Any numbers I gave are for concept purposes and not concrete suggestions. I don't claim to know numbers balance all that well for this game yet. The three heals were to give it options for each build and... is no more than the amount of heals that GLG themselves gave the original design. (Blood Sucker, the melee heal, Drinker of the Dead, the corpse nom, and Sparkly Glamour, the heal. I split up the Wizard-favoring heal and the +paralysis from Sparkly Glamour into two different abilities.) Each heal is also better for a different situation. The only thing I'm currently close to considering an outright flaw with this particular aspect is that the spell doesn't really carry any risk, unlike the other abilities which at least require direct combat. The skill really needs some sort of based heal anyways or else it needs to be moved out of the Wizard archetype. Only healing from melee would make it terrible to use for its actual archetype. Mana Vamp is useless when not in specialized situations (launching yourself into a monster zoo with Clockwork Knight would be the most likely cause for an "ideal" situation), and it doesn't get in Blood Magic's way at all. Given that it is situational, said situations are very risky, and it can only be used once per fight (as the cooldown really aught to enforce, so more than 100 might be a rather good idea), Blood Magic winds up being the more reliable option, and they could work as complimentary to each other.
I think if you follow the above design path you run into a situation where to stand in melee as a vampire you are required to take psionics, necromancy, alchemy, or fleshcrafting to combat the healing. I feel this makes vampirism less interesting as the skill becomes less versitile and leaves the player with the impression that vampirism is simply not working correctly as the first two skills in the set are self healing skills.
I have to agree here. Again, healing is Vampirism's schtick. It ought to be good at that. How about later down the tree, Vampirism gets an added, better version of lifedrain? This one could scale off of actual damage dealt. We could also make it debuff the enemy on hit. It'd be a weak debuff, but it'd be reliable. Think of it as mini-fleshbore. We could also just make this into a cooldown spell.

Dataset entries

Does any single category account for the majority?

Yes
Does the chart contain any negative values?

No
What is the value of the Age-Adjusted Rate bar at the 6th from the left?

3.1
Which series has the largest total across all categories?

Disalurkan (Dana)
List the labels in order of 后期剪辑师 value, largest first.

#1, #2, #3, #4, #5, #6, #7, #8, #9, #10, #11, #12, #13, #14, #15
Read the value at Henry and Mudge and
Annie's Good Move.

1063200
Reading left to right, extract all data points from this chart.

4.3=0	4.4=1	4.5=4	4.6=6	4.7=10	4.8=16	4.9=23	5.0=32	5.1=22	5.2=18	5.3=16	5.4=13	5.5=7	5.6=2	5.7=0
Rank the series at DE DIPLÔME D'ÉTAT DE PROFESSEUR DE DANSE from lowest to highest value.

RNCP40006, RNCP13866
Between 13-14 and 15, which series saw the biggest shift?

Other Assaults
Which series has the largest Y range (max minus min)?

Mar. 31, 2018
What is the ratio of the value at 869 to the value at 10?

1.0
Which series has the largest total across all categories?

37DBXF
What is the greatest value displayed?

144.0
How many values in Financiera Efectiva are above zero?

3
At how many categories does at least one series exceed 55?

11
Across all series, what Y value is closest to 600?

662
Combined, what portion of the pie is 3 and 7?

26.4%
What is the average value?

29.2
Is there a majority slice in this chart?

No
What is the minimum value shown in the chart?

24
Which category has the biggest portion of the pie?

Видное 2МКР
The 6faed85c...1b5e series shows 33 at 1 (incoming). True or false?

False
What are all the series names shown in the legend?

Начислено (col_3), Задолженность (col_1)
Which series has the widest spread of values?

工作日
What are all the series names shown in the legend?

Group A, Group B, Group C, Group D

* _Questions on the material_
a) From the Vampirism discussion, give again word for word the passage that opens with the words containing "I think if you" and closes with "self healing skills.".
b) Using the Vampirism discussion, decide whether each statement agrees with it, answering yes or no and quoting the words that settle it: (i) The three proposed heals are no more than the number of heals in the original design. (ii) Mana Vamp can be used several times in a single fight. (iii) The suggested later version of lifedrain would scale off the enemy's maximum health.

* _Solutions to the problems_
a)
I think if you follow the above design path you run into a situation where to stand in melee as a vampire you are required to take psionics, necromancy, alchemy, or fleshcrafting to combat the healing. I feel this makes vampirism less interesting as the skill becomes less versitile and leaves the player with the impression that vampirism is simply not working correctly as the first two skills in the set are self healing skills.

b)
(i) Yes: "is no more than the amount of heals that GLG themselves gave the original design."
(ii) No: "it can only be used once per fight"
(iii) No: "This one could scale off of actual damage dealt."